Excerpted passage =
<<<<
# My Friend in The Ukraine Made These



## Goldenrod (Feb 25, 2022)

During the first Russian invasion, his sister was killed and he had to move his operation deeper into the area now being attacked.  Illinois Whizzer guys want me to take these back to the Portland, Indiana meet.  The units turn as the Gatling guns shoot two streams of rubber bands.


----------



## Goldenrod (Feb 25, 2022)

Notice how they move like smoke rings.  The string is pulled by two electric drill motors and it holds about 360 rubber bands.  Having the ammo puff against you is a unique experience.  Real bullets are flying now.  I have posted these pictures before but the freedom to be left alone to create great projects like we do on the CABE, is not open to all good people.


----------



## Fritz Katzenjammer (Feb 25, 2022)

Ohhhh..... I want one.

actually, I want a few so we can turn the lights out and hunt each other in the basement, the whole family.

or is that weird.

it was fun when the kids were small and we had nerf guns.


----------



## A.S.BOLTNUT (Feb 25, 2022)

Looks like a blast!, no pun intended.


----------



## cyclingday (Feb 25, 2022)

Wonderful craftsmanship.
The way things are going, it looks like he, or possibly we, are all going to need something with a little more fire power than a rubber band.
Hey, but a guy with a 3/8” steel ball and a Whamo, can still inflict a lot of damage to an unsuspecting Ruskie.
>>>>
Tasks to perform =
- a) In the thread about the rubber band Gatling guns:
(i) How many streams of rubber bands do the Gatling guns shoot?
(ii) About how many rubber bands does the string hold?
(iii) What did Fritz Katzenjammer's family have when the kids were small?
- b) Could you carry on the forum thread about the rubber band Gatling guns, picking up after its last post?
The material after this point comes from a different source.

Collected data =
<<<<
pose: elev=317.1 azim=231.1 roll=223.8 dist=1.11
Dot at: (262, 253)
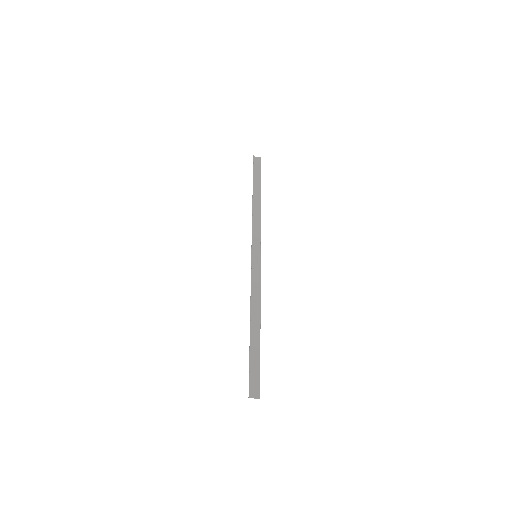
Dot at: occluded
>>>>
Task responses =
- a)
(i) Two
(ii) About 360
(iii) Nerf guns

- b)
----------



## cyclingday (Mar 1, 2022)




----------



## juvela (Mar 8, 2022)

-----

they offered a wire attachment which went across the yoke and allowed the user to fire arrows

all this was of course in the days prior to the WristWrocket design





the resulting contraption was termed a Sling Bow (no connection to Billy Bob Thornton!)









Wham-O founders Rich Knerr and Spud Melin sold the company to Kransco in 1982 and thence on it was sold to Mattel in 1994

in 2006 it was purchased by a Chinese company and nearly all of the products are manufactured there

it sold again in 2009 to an entity termed The Aguilar Group

-----


----------



## mrg (Mar 9, 2022)

And this was before insurance company's got involved, talk about "you'll shoot your eye out!", man, the things we had when we were kids!, I still have a couple of Wham-O crossbows!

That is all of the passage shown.